Do Or Die #1-10 (1993-2003, Brighton, England.)
A few years ago a friend asked me if I had a complete set of Do or Die, the British Earth First! publication that inspired and incited eco-warriors throughout the 1990s and early 2000s. At one time I did have them, but they had long since been stolen by a Joint Terrorism Task Force.
After a brief discussion, we decided that Do or Die was too important to fade into obscurity. We began tracking down each issue, and decided that while we were at it we ought to archive some other publications as well. That effort is how this web site began, and now, thanks to 56a infoshop of South London and Tim @ NEDS Northampton, we can finally share the very rare issue #2. This completes our collection, and our original mission as well.
When read as a set, Do or Die is a chronicle of people from across the globe counter-striking capitalism, ecocide, and the state. Each issue is better than the last, but more importantly, each page is a spark licking at the fuse of the bomb that is your heart. Once lit, you’ll know that these pages are not mere history, but a reminder that we can explode onto the world stage like the fighters before us have. Do or die, now is the time to rise.
Do or Die #8 (1999, Brighton, England.)
There is nothing to say about Do or Die that has not already been said on this website- it was the best environmental journal in history and this issue is full of the same critical theory, inspiring coverage, and beautiful graphics as every other issue. What makes this volume unique though is the in depth coverage of J18, the so-called “Carnival Against Capital” that rocked the world in 1999 before being quickly forgotten. Also of interest is the recurring “Animal Antics” feature, and hundreds of pages of indigenous resistance, radical history, eco-feminism, and direct action coverage. As we have said before, Do or Die is a must read, and this issue is no exception.
No Compromise #12-14 (1999, Old Bridge, NJ and Santa Cruz, CA)

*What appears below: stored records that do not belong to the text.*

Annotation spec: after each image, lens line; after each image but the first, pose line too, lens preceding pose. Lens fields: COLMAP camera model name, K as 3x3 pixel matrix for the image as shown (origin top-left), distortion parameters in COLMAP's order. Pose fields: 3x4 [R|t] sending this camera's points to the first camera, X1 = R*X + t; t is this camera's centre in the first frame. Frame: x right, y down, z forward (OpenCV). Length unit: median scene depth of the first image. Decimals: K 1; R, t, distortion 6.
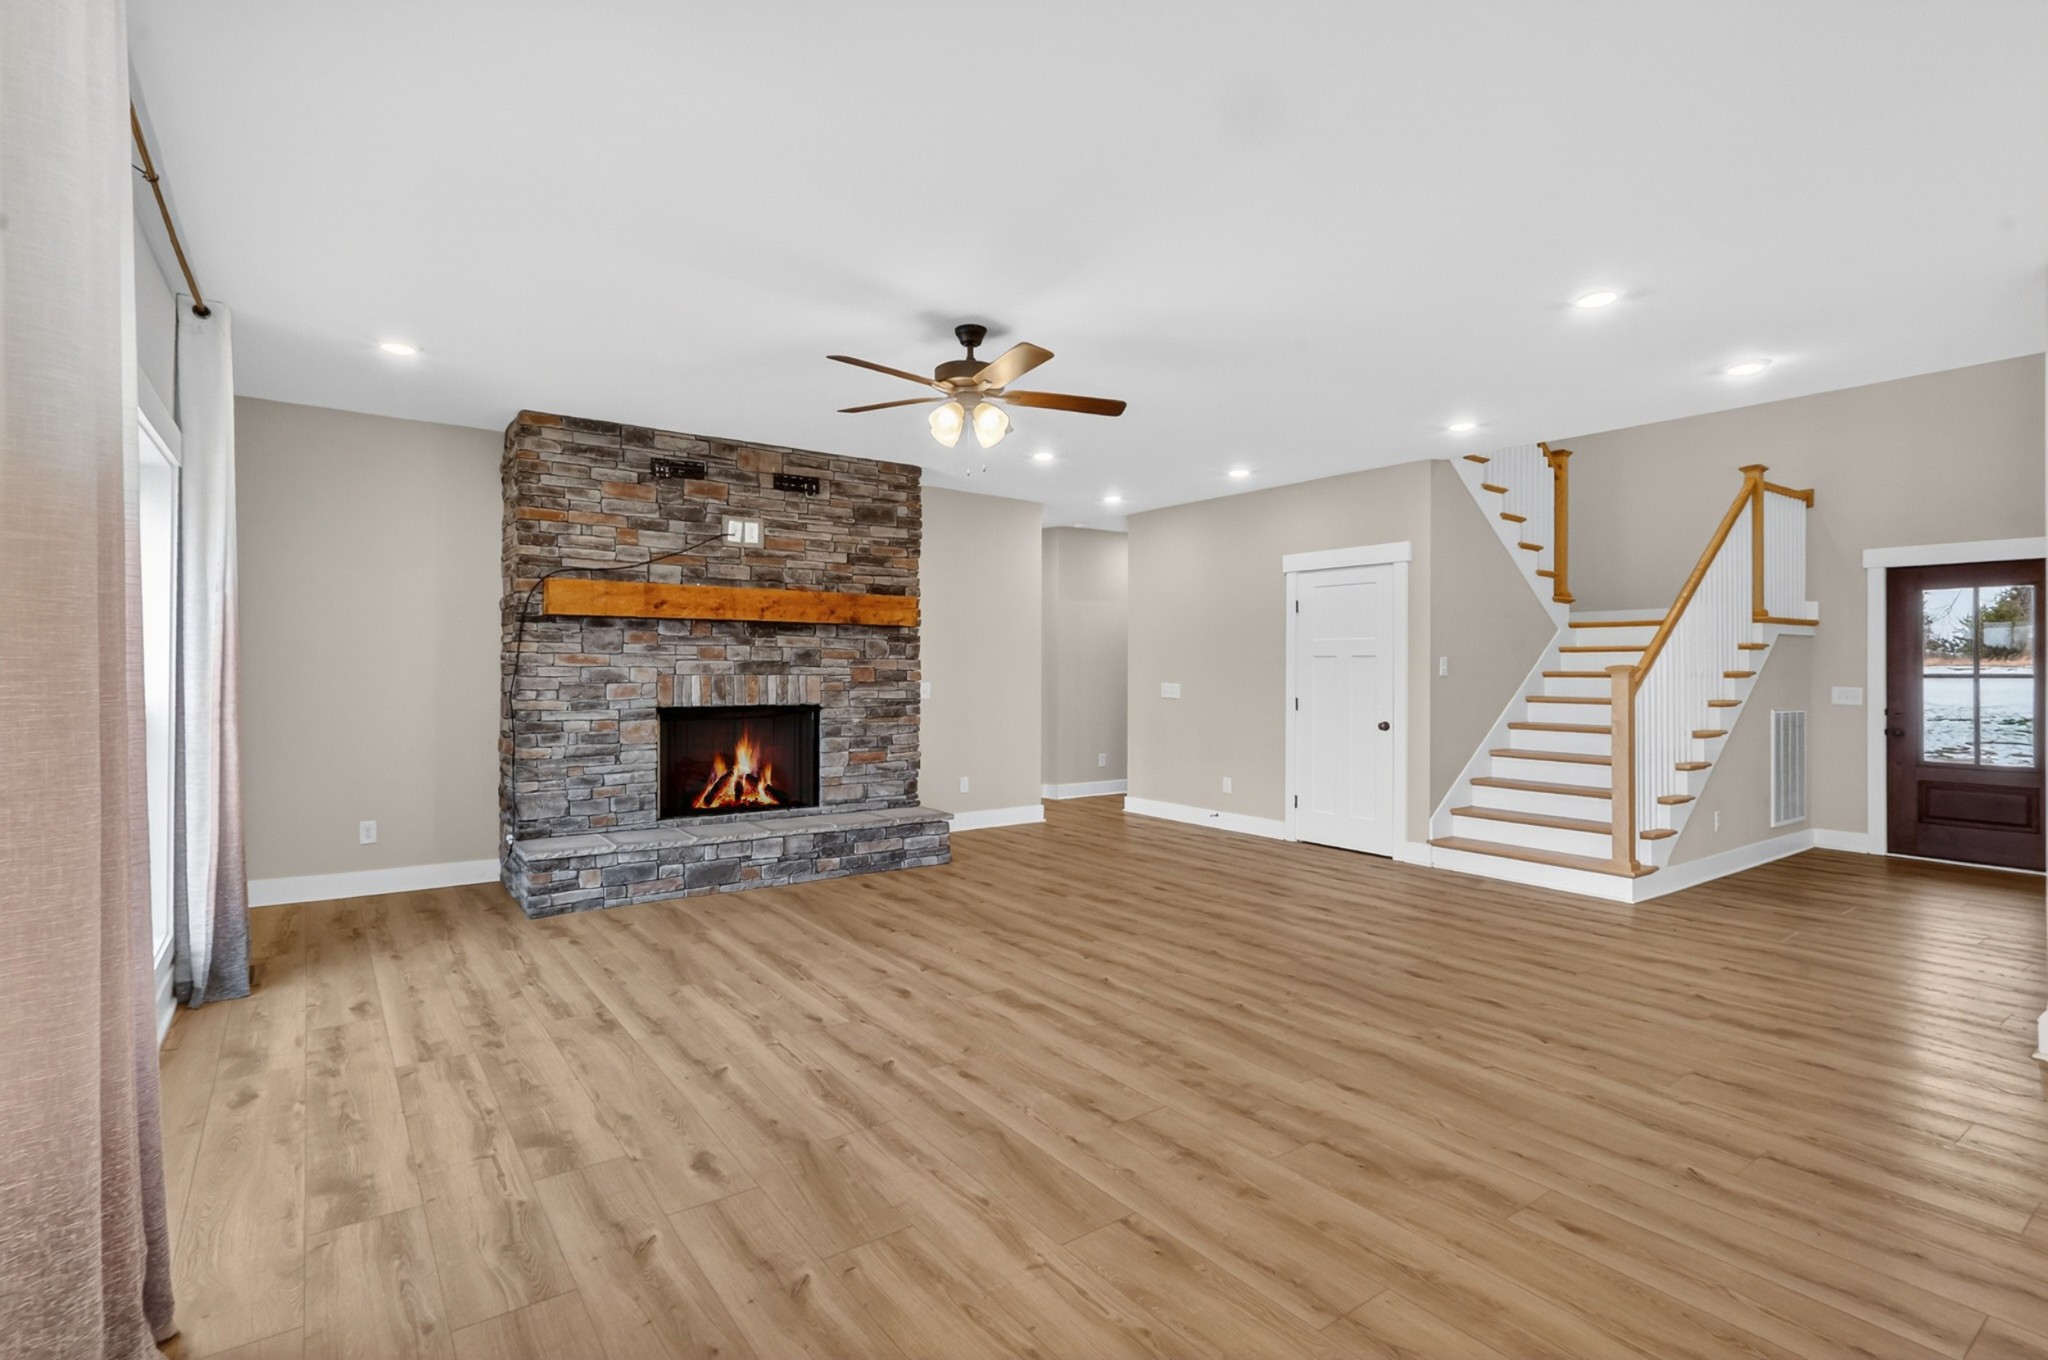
lens RADIAL K [[948.4, 0, 1012.5], [0, 948.4, 666.4], [0, 0, 1]] dist [-0.006804, -0.000090]
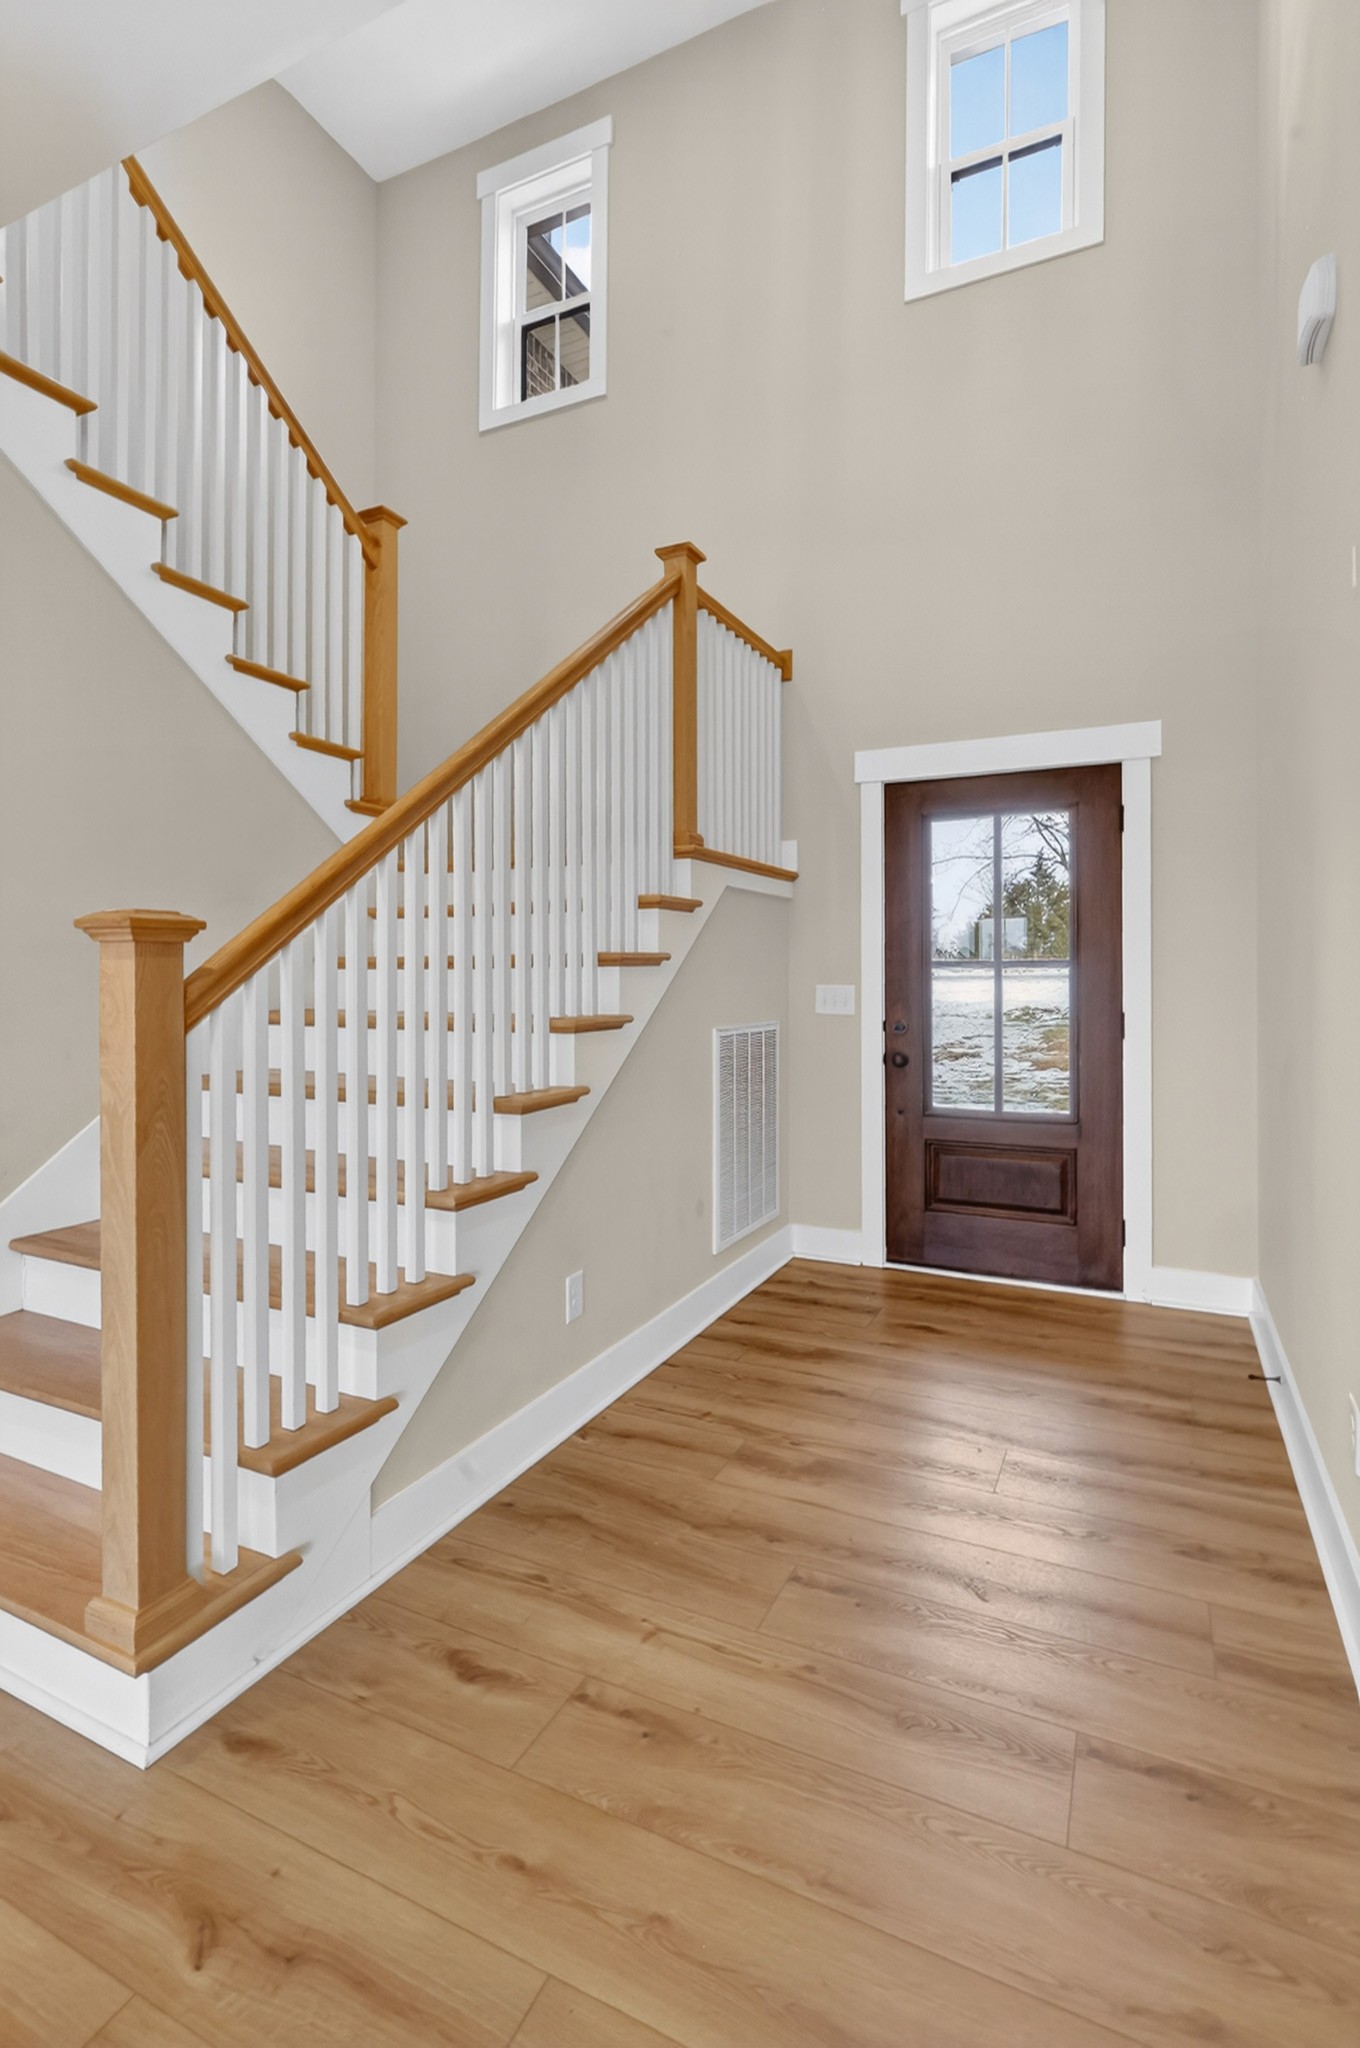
lens RADIAL K [[950.0, 0, 684.2], [0, 950.0, 969.8], [0, 0, 1]] dist [-0.008345, 0.000005]
pose [[0.871802, -0.000284, 0.489859, 0.608219], [0.000861, 0.999999, -0.000954, 0.015386], [-0.489858, 0.001253, 0.871801, 0.627385]]
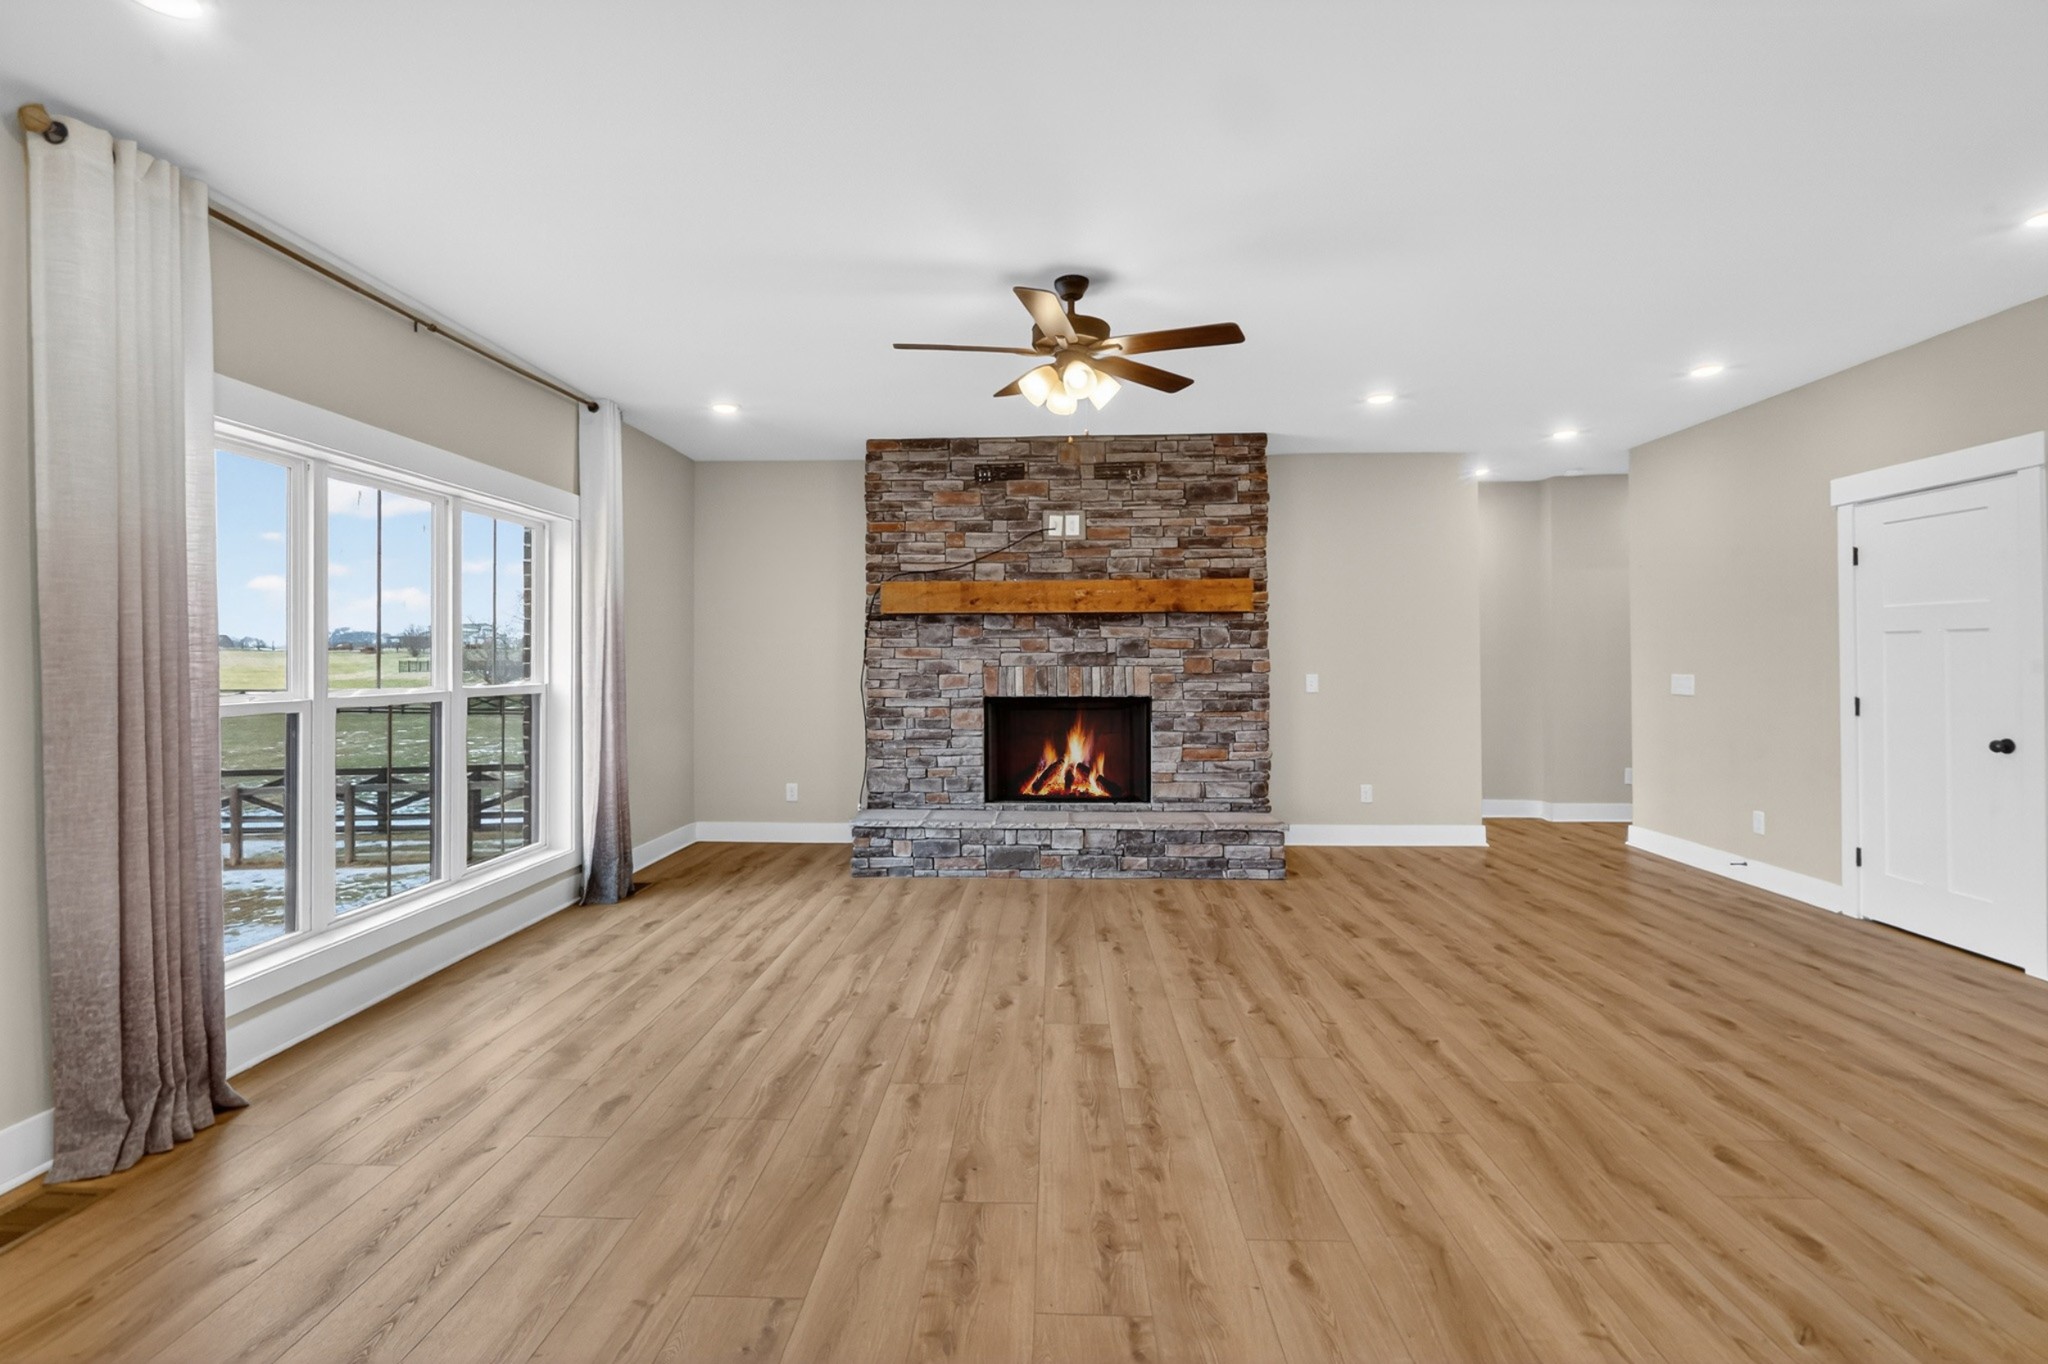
lens RADIAL K [[950.0, 0, 1024.2], [0, 950.0, 652.3], [0, 0, 1]] dist [-0.008345, 0.000005]
pose [[0.791028, -0.013576, -0.611629, 0.301639], [0.008938, 0.999904, -0.010634, 0.004603], [0.611714, 0.002945, 0.791073, 0.168831]]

If I had to create a list of my favorite years in animal and earth liberation history, 1999 would be in the top 5. As the movement looked towards the new millennium there seemed to be an intense urgency in the air, perhaps people felt the need to close the 20th century with a bang or leave their mark before the world ended in a technological melt down on Y2K! Whatever the reasons, direct action reached a fever pitch. Lab raids returned to the United States, the Earth Liberation Front continued it’s ascendancy, Hillgrove farm was shut forever, and everyone seemed to be preparing for the World Trade Organization ministerial in Seattle. Across the globe there was a sense that people were not going to take it anymore, and whether you were struggling against bio-technology or prisons or speciesism, chances are good that you were employing some form of illegal tactic.
No Compromise may not have covered everything going on in the global struggle, but if it was animal lib related then chances are it was covered in these three issues. From the death of Alex Slack to end of the annual Hegins pigeon massacre, you’d be hard pressed to find a more complete overview of these twelve action packed months.
No Compromise #9, 10, 11 (1998, Caldwell, NJ.)
After the shakeup caused by Freeman Wicklund’s departure, one might have expected No Compromise to slow it’s publishing schedule while it re-grouped. Instead, they had one of their most productive years, reporting on everything from the first daylight raid in the US, to the murder of Earth First! activist David “Gypsy” Chain. The volume of important articles in these issues is too great to summarize in a tiny blog post, so instead we would just like to encourage you to read each edition thoroughly. Truly, this is one of our favorite posts on Conflict Gypsy so far as it highlights so many significant events in the movement at the end of the 1990s.